◆ About this task ◆
Once every line below has been checked for "tanto", give only the number of lines that have it.

◆ Source records ◆
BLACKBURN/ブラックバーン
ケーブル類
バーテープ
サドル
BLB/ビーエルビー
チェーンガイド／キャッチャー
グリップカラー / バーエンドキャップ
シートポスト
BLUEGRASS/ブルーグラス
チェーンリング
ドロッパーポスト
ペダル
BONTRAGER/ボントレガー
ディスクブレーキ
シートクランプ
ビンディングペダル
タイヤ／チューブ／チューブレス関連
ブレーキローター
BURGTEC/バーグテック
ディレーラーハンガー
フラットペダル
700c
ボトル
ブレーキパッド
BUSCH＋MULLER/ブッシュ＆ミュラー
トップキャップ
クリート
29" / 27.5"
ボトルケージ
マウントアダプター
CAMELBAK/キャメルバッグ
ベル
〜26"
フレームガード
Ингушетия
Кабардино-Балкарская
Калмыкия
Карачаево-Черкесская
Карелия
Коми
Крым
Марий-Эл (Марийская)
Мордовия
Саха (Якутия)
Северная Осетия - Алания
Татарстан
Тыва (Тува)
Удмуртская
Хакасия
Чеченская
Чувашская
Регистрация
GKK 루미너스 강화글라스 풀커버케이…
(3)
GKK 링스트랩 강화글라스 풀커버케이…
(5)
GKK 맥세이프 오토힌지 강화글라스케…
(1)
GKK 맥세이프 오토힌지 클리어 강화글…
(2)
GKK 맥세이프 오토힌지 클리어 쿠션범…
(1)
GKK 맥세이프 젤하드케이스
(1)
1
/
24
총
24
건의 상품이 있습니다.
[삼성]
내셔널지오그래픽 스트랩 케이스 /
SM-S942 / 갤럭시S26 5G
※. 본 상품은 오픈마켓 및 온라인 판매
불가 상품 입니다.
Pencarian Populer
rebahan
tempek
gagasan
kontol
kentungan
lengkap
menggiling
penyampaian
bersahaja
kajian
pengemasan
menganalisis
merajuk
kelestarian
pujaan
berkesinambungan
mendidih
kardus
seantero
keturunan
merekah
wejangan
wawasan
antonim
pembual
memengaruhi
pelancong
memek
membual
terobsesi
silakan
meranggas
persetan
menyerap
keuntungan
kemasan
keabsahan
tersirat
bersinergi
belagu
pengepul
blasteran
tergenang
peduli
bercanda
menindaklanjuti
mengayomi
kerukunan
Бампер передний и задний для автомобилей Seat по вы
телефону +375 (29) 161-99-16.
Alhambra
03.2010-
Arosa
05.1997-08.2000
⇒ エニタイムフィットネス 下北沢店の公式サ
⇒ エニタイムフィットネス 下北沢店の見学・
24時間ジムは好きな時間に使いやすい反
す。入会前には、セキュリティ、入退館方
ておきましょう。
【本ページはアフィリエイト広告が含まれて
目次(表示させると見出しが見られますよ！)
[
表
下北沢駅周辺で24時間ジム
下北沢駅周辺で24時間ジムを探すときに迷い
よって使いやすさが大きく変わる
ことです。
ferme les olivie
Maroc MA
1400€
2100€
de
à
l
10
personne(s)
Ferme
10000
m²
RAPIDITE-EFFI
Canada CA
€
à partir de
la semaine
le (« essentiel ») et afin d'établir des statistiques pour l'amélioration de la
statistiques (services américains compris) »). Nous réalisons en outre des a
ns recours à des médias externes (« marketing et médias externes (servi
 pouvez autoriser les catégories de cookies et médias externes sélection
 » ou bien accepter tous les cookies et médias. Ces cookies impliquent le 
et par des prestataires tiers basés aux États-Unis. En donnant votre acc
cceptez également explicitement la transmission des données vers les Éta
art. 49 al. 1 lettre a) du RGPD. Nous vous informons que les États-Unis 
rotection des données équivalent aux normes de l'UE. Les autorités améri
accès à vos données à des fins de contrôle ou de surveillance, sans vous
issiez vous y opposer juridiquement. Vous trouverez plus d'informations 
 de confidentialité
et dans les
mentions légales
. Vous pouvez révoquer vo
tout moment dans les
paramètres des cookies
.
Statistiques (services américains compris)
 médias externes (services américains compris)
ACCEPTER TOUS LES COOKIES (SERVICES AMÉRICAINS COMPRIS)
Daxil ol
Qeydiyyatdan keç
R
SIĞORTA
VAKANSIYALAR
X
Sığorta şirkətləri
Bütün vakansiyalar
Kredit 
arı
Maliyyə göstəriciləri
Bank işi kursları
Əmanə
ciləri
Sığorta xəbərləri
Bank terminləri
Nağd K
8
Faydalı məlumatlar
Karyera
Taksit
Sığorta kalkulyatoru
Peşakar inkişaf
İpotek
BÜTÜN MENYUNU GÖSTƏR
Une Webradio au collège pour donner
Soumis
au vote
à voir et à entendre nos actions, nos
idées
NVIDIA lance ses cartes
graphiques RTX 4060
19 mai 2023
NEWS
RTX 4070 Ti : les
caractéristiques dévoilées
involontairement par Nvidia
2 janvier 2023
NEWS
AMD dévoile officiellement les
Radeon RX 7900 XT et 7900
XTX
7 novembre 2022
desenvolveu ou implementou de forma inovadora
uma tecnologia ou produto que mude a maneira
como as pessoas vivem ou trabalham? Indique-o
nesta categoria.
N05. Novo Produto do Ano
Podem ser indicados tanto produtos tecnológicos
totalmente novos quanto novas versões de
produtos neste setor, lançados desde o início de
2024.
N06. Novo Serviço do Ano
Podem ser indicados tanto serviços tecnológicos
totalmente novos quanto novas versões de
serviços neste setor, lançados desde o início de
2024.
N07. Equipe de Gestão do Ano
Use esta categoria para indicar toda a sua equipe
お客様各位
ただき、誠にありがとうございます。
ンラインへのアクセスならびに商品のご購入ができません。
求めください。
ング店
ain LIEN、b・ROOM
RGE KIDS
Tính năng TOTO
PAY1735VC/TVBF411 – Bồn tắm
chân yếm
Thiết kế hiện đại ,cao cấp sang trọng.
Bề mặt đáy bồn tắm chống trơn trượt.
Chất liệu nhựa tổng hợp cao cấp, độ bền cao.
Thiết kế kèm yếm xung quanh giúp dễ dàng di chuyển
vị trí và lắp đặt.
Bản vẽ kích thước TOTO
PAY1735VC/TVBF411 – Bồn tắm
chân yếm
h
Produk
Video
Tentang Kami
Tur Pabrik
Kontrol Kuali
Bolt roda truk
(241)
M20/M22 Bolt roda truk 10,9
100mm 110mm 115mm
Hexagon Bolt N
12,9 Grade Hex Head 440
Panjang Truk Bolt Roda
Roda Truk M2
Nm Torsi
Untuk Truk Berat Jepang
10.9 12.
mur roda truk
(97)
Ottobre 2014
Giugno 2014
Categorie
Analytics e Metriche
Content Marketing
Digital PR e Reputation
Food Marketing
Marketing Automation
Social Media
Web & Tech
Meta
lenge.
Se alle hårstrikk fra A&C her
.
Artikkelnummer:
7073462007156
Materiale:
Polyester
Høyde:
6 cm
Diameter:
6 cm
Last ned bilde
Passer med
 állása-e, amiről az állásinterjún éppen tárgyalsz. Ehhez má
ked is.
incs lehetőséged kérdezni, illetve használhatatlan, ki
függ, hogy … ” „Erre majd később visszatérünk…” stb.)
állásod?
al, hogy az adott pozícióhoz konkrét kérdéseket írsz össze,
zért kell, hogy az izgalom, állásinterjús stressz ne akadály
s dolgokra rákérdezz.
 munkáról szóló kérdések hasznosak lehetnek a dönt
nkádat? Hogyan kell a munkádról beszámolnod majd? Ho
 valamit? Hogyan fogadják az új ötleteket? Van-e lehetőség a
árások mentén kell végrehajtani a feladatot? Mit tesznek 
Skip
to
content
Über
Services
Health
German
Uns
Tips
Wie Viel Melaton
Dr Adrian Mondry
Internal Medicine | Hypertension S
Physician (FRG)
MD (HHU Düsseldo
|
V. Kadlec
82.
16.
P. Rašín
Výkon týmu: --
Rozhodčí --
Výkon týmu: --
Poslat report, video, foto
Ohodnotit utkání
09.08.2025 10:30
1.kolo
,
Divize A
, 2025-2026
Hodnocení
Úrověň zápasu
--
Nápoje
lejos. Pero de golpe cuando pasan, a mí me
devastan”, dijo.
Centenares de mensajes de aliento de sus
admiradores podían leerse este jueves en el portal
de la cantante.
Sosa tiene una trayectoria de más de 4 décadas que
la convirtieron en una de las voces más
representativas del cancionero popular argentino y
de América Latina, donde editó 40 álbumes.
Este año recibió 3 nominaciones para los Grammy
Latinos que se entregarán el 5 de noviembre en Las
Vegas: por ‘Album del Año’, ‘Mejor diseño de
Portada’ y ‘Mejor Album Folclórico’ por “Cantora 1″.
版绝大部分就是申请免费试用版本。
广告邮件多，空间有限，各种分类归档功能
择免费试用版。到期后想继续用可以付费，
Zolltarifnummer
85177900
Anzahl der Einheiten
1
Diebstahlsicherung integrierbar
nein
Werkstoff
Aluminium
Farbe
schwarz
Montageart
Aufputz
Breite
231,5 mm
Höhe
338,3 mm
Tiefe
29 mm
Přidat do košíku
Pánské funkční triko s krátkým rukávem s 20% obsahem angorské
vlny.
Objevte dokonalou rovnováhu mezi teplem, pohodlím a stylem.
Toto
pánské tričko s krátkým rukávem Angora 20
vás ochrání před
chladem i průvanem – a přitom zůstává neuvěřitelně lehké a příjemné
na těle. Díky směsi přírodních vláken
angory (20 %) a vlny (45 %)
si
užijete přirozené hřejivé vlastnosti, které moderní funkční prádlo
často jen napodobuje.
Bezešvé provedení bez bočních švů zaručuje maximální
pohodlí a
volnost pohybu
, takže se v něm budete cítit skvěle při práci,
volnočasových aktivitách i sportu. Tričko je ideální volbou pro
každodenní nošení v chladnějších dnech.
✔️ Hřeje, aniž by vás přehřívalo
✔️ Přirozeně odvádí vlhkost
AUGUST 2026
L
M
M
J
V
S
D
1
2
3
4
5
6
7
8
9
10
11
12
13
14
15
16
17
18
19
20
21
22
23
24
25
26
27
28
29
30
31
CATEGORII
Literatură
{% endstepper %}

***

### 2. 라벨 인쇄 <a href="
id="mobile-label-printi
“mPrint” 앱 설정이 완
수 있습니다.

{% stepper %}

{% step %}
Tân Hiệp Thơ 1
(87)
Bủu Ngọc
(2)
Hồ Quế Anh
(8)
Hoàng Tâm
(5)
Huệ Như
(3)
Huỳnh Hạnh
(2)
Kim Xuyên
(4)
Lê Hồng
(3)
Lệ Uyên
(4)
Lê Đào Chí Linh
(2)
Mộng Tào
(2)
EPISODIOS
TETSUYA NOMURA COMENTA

◆ Solved problem ◆
2